- Born: Emmanuel Jean Baptiste Caromi Anquetil 18 August 1885 Bassin Estate, Plaine Wilhems
- Died: December 1, 1946 (aged 61)
- Known for: Co-founder of the Mauritius Labour Party

= Emmanuel Anquetil =

Mauritian politician

Emmanuel Anquetil (1885-1946) was a Mauritian trade unionist, and the second leader of the Mauritius Labour Party.

==Early life==
Emmanuel (Jean Baptiste Caromi) Anquetil was born on 18 August 1885 at the Bassin Estate, Plaine Wilhems, to Jean Volmy and Marie Angela Anquetil. Anquetil left Mauritius as a 16 year old ship's apprentice, spending 11 years working on coasters in the Australian seas.

Anquetil left Australia for England in 1912, arriving in Liverpool docks in 1913. After being unable to enlist in the Royal Navy, he would spend the World War I years as a Petty Officer in the Merchant Navy, in Admiralty Transport on Atlantic convoys carrying goods and passengers between England and America.

After the war, Anquetil worked mainly on coastal ships from Liverpool, picking up minerals from local mines on the west coast of Wales. Post-war continued to be difficult times for the working classes including seamen in Great Britain - 'through the 1920s, Britain's economy was already struggling to pay for the effects of World War I'. Work continued to be hard and low-paid, with workmen at loggerheads with factory and mine owners culminating in strikes and lock-outs such as the Miners Strike of 1926. The Trades Union Congress called a General Strike in 1926 in support of the mine workers which lasted 9 days from 3 – 12 May. Seamen like Anquetil, docking into Port Talbot, were not immune to these hardships, signing up to each voyage and becoming aware of the activities of workmen and trade unionists in ports and industrial towns like Aberafan, across Great Britain.

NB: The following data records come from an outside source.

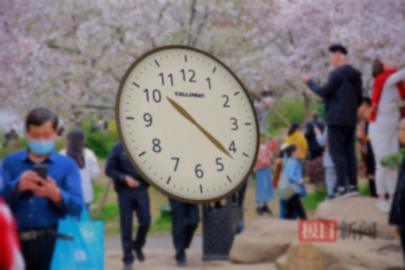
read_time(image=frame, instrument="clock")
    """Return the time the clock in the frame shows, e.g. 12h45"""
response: 10h22
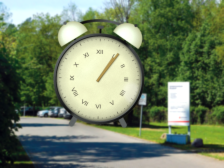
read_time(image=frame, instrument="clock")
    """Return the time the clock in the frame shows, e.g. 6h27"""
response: 1h06
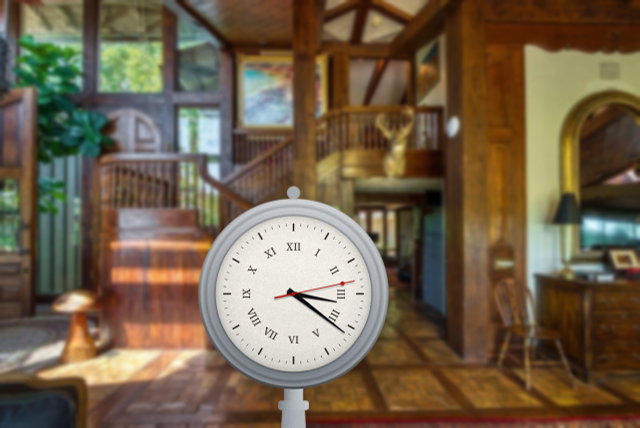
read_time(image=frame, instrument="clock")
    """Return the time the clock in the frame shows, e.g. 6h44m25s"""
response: 3h21m13s
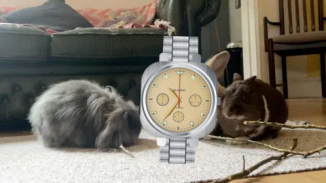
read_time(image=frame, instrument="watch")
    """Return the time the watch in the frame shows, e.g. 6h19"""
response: 10h36
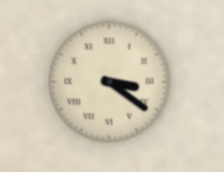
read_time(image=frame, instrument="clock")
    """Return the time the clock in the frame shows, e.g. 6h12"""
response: 3h21
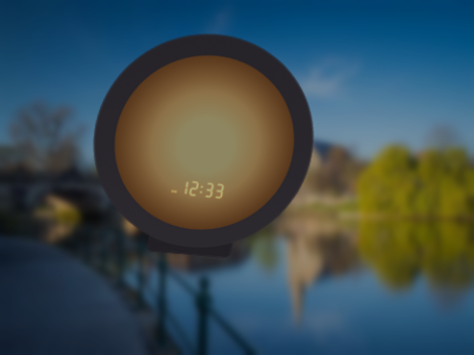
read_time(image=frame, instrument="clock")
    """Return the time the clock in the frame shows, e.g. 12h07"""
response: 12h33
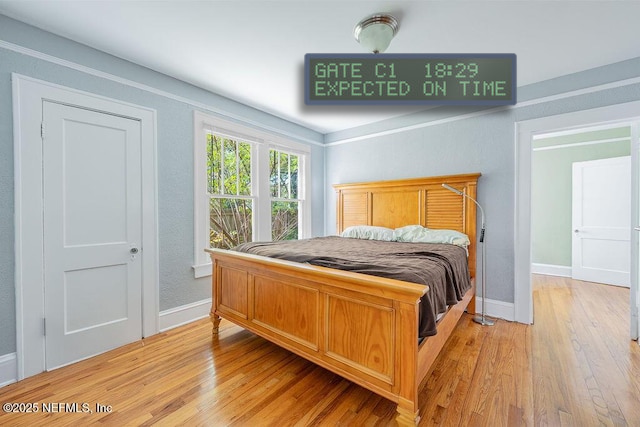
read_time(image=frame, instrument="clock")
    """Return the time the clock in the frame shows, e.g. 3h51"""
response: 18h29
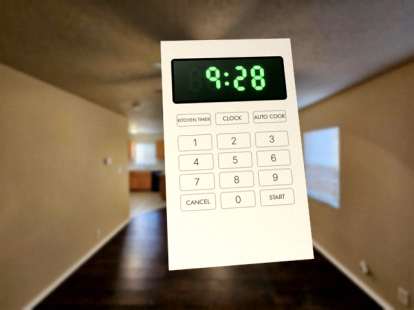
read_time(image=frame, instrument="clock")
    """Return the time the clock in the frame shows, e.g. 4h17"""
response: 9h28
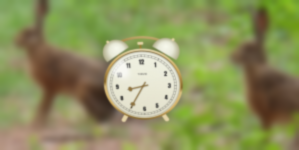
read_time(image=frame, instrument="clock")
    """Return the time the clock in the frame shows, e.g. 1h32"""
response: 8h35
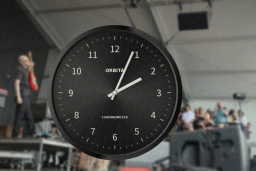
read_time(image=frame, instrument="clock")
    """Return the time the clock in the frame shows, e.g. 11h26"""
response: 2h04
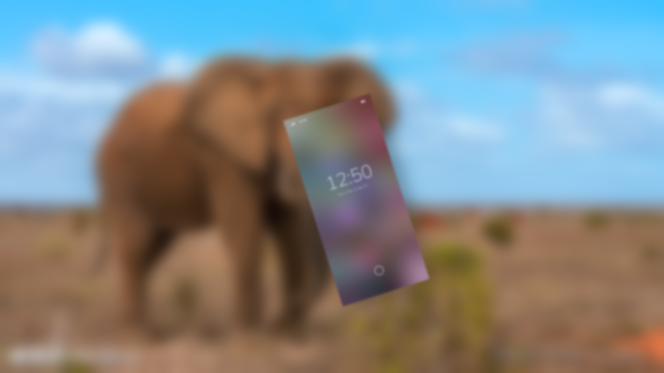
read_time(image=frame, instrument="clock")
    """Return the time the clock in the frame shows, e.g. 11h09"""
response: 12h50
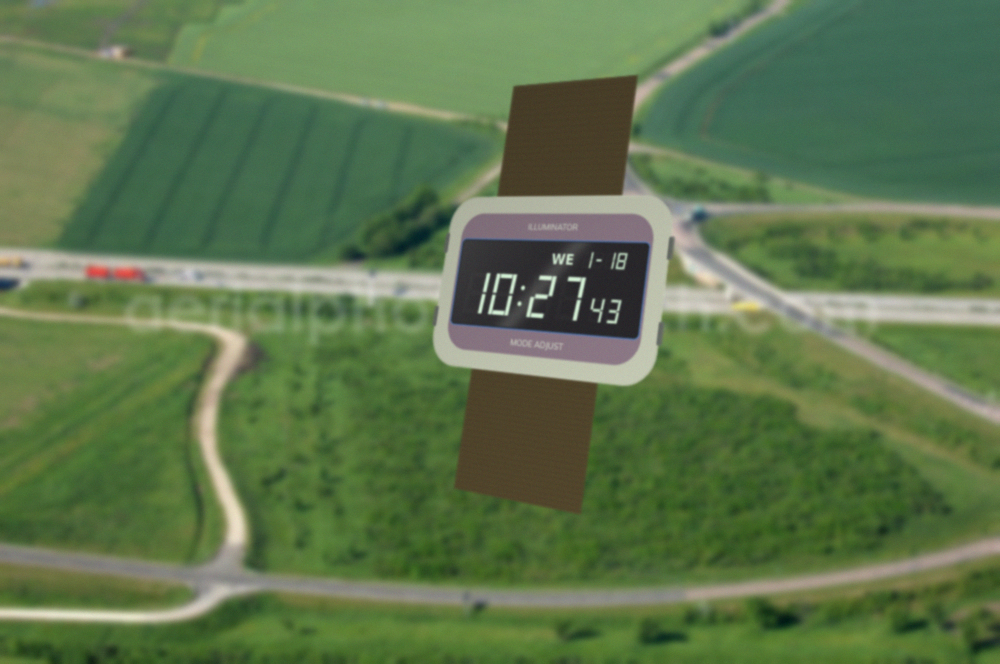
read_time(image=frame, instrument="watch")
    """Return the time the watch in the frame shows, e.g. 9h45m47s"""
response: 10h27m43s
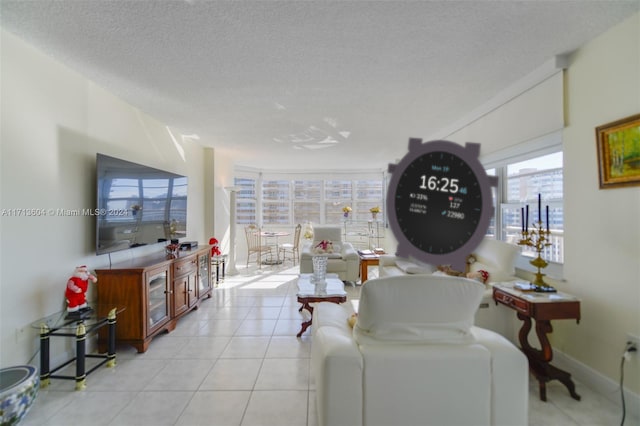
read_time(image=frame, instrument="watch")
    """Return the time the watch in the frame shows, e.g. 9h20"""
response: 16h25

Anquetil met Sinah Lane, the daughter of a local miner and herself a Labour Party activist, at a local socialist rally. They married in 1922 and had a son David John. Both Emmanuel and Sinah were active in the Independent Labour Party, working towards the successful election of the local Member of Parliament. Emmanuel and Sinah attended meetings and rallies by trade unionists and Labour Party members such as James Griffiths, Aneurin Bevan, Willie Cove and Ramsay MacDonald Aberavon Member of Parliament the 1st Labour Party Prime Minister in 1924. Anquetil was known locally for his passionate speeches at meetings and rallies in Welsh. The tough times continued with high unemployment and low wages as a result of the worldwide Great Depression from 1929 until the start of World War II. Particularly hardest hit by economic problems were the industrial and mining areas in the north of England, Scotland, Northern Ireland and Wales. Unemployment reached 70% in some areas at the start of the 1930s (with more than 3 million out of work nationally) and many families depended entirely on payments from local government known as the dole’. Ramsay MacDonald won the parliamentary seat of Aberafan from the Liberal Party in 1922 and the Labour Party has held it ever since. And so he did his best to support his family.

==Labour Party==
When he returned to Mauritius, he helped found the Labour Party with Dr. Maurice Curé, and fought for the rights of labourers and workers. He saw much injustice and was of opinion that "the workers on the sugar estates were better off when they were slaves". Following the Uba riots of 1937 Anquetil was deported to Rodrigues by the British colonial government for organising strikes in defence of dockers' rights in 1938. He spent much time touring the island campaigning for a more liberal form of government, and took part in debates on the revision of the constitution.

==Death==
His long tours around the island affected his health, and he died in 1946 of pneumonia before the new constitution came into being. He was succeeded by Guy Rozemont as leader of the Labour Party.